In an estimated two-thirds of cases, the cause for chronic diarrhea remains unclear after the initial encounter, and further testing is required. Quantitative stool collection and analyses can yield important objective data that may establish a diagnosis or characterize the type of diarrhea as a triage for focused additional studies (Fig. 55-3B). If stool weight is >200 g/d, additional stool analyses should be performed that might include electrolyte concentration, pH, occult blood testing, leukocyte inspection (or leukocyte protein assay), fat quantitation, and laxative screens.

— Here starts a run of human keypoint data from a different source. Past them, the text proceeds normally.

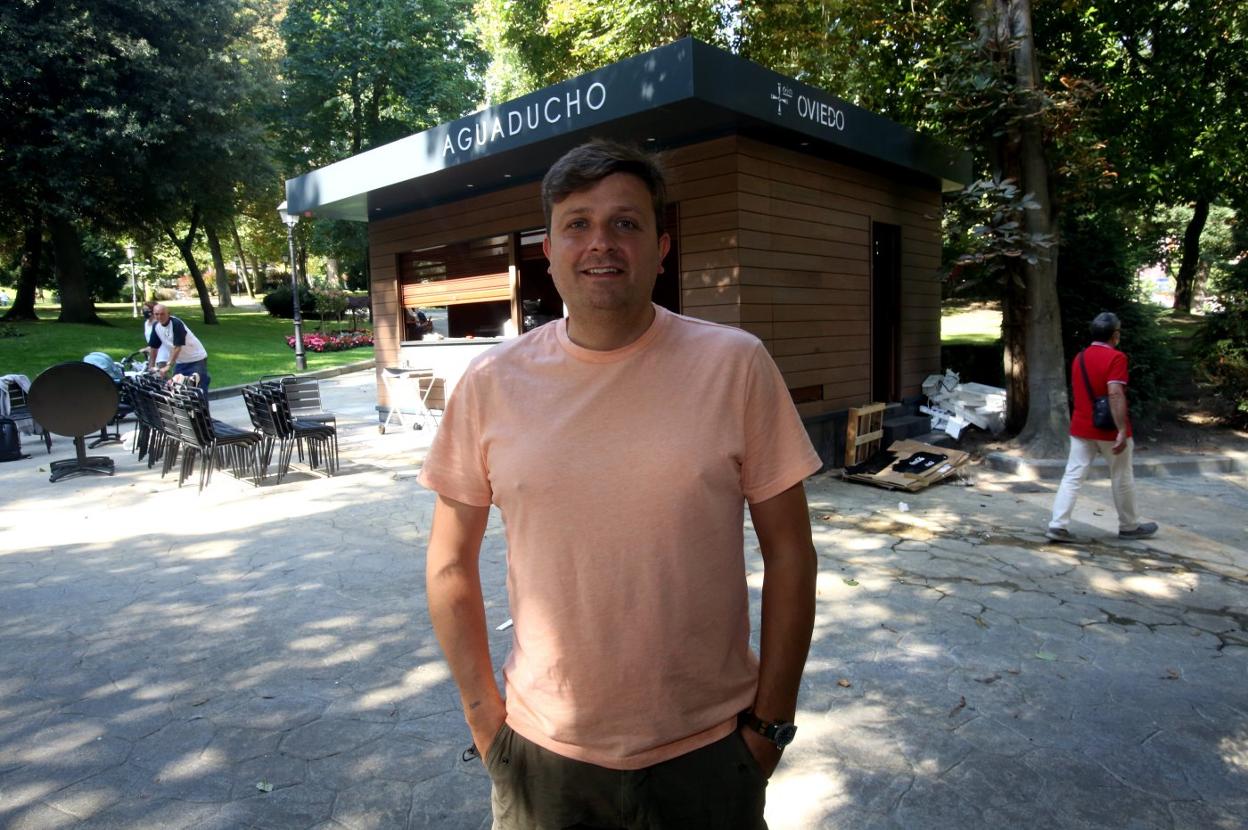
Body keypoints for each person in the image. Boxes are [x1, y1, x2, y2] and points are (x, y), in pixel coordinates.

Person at [420, 140, 822, 828]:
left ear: (661, 247)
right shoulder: (491, 383)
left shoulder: (735, 365)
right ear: (549, 249)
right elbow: (448, 562)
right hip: (544, 758)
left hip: (709, 752)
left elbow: (791, 553)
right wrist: (486, 721)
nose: (600, 243)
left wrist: (770, 726)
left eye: (625, 223)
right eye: (577, 223)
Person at [1047, 312, 1158, 542]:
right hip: (1109, 429)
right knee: (1121, 476)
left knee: (1073, 476)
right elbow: (1115, 394)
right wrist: (1121, 429)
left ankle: (1058, 525)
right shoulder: (1116, 358)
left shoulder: (1080, 358)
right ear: (1115, 335)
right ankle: (1129, 526)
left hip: (1081, 426)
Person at [146, 303, 211, 391]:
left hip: (196, 359)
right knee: (176, 389)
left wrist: (168, 366)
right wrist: (151, 367)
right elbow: (154, 348)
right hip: (180, 362)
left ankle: (202, 396)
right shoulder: (156, 326)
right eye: (156, 314)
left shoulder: (176, 323)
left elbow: (177, 347)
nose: (159, 317)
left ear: (168, 314)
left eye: (162, 314)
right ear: (153, 314)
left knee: (197, 389)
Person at [142, 302, 172, 369]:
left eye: (147, 310)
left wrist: (150, 348)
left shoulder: (159, 324)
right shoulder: (146, 323)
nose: (144, 312)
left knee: (160, 373)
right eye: (143, 310)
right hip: (153, 353)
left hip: (162, 354)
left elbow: (164, 339)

For secretory diarrheas (watery, normal osmotic gap), possible medication-related side effects or surreptitious laxative use should be reconsidered. Microbiologic studies should be done including fecal bacterial cultures (including media for Aeromonas and Plesiomonas), inspection for ova and parasites, and Giardia antigen assay (the most sensitive test for giardiasis). Small-bowel bacterial overgrowth can be excluded by intestinal aspirates with quantitative cultures or with glucose or lactulose breath tests involving measurement of breath hydrogen, methane, or other metabolite. However, interpretation of these breath tests may be confounded by disturbances of intestinal transit. Upper endoscopy and colonoscopy with biopsies and small-bowel x-rays (formerly barium, but increasingly CT with enterography or magnetic resonance with enteroclysis) are helpful to rule out structural or occult inflammatory disease. When suggested by history or other findings, screens for peptide hormones should be pursued (e.g., serum gastrin, VIP, calcitonin, and thyroid hormone/thyroid-stimulating hormone, urinary 5-hydroxyindolacetic acid, histamine).

Further evaluation of osmotic diarrhea should include tests for lactose intolerance and magnesium ingestion, the two most common causes. Low fecal pH suggests carbohydrate malabsorption; lactose malabsorption can be confirmed by lactose breath testing or by a therapeutic trial with lactose exclusion and observation of the effect of lactose challenge (e.g., a liter of milk). Lactase determination on small-bowel biopsy is not generally available. If fecal magnesium or laxative levels are elevated, inadvertent or surreptitious ingestion should be considered and psychiatric help should be sought.

For those with proven fatty diarrhea, endoscopy with small-bowel biopsy (including aspiration for Giardia and quantitative cultures) should be performed; if this procedure is unrevealing, a small-bowel radiograph is often an appropriate next step. If small-bowel studies are negative or if pancreatic disease is suspected, pancreatic exocrine insufficiency should be excluded with direct tests, such as the secretin-cholecystokinin stimulation test or a variation that could be performed endoscopically. In general, indirect tests such as assay of fecal elastase or chymotrypsin activity or a bentiromide test have fallen out of favor because of low sensitivity and specificity.

Chronic inflammatory-type diarrheas should be suspected by the presence of blood or leukocytes in the stool. Such findings warrant stool cultures; inspection for ova and parasites; C. difficile toxin assay; colonoscopy with biopsies; and, if indicated, small-bowel contrast studies.